__Task to carry out__.
In the records, each line holding "defendants" must be reported.

__Records__.
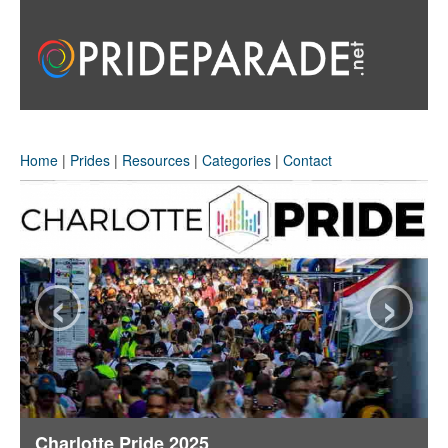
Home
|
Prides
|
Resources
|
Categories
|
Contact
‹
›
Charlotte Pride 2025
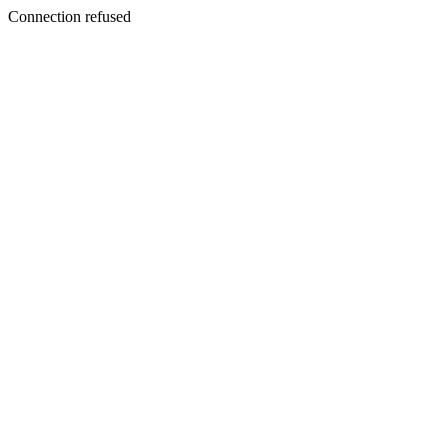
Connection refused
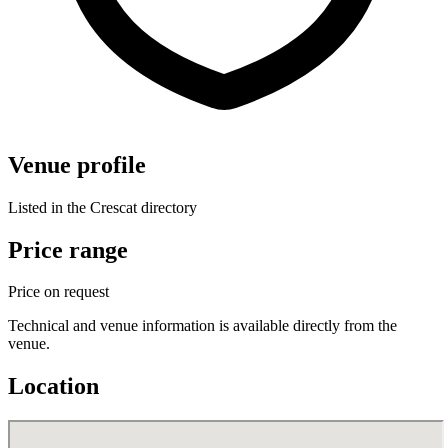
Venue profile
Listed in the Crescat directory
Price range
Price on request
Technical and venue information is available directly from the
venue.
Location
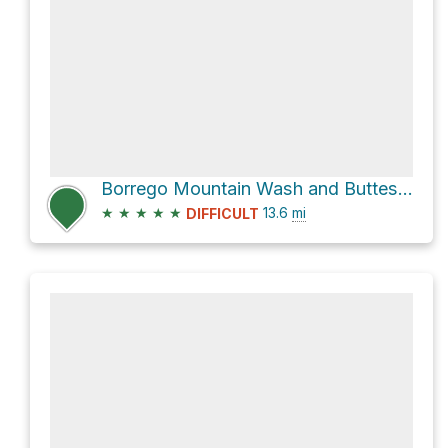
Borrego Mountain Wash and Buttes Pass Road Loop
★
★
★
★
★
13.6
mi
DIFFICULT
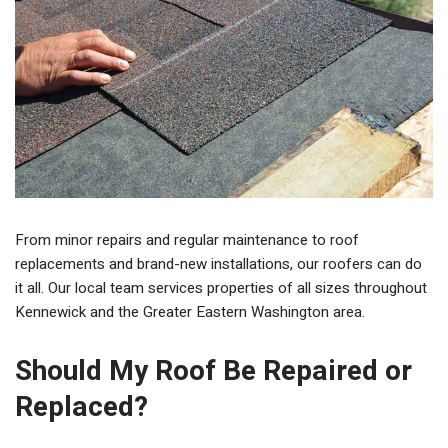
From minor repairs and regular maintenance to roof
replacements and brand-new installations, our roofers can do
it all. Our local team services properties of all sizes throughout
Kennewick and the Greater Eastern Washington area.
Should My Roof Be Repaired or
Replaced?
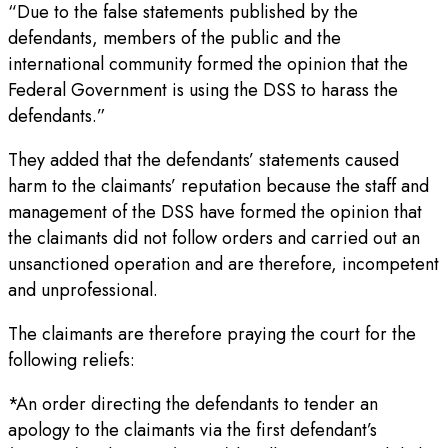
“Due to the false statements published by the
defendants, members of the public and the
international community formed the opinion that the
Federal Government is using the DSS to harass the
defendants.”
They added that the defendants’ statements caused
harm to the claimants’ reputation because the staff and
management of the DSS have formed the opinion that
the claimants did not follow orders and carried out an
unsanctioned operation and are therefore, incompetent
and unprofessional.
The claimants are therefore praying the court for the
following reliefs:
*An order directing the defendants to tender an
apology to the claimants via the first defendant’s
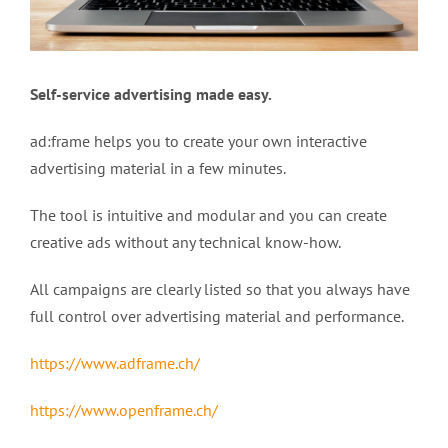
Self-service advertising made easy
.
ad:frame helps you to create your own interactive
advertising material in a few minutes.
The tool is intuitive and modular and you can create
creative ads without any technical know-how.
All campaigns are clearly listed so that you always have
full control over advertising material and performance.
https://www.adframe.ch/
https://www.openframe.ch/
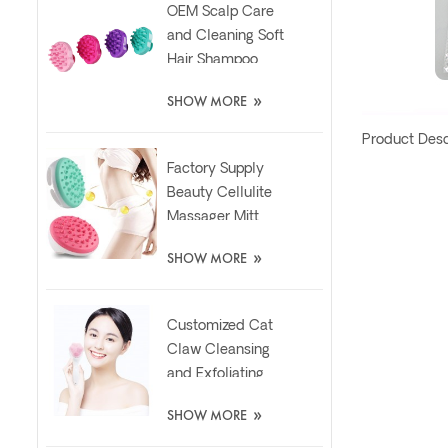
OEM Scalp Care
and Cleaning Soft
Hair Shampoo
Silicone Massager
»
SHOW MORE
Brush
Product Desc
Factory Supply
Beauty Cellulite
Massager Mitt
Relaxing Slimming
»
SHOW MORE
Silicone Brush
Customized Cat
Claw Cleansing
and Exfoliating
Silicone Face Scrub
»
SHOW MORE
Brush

__Final answer__.
defendants, members of the public and the
defendants.”
They added that the defendants’ statements caused
*An order directing the defendants to tender an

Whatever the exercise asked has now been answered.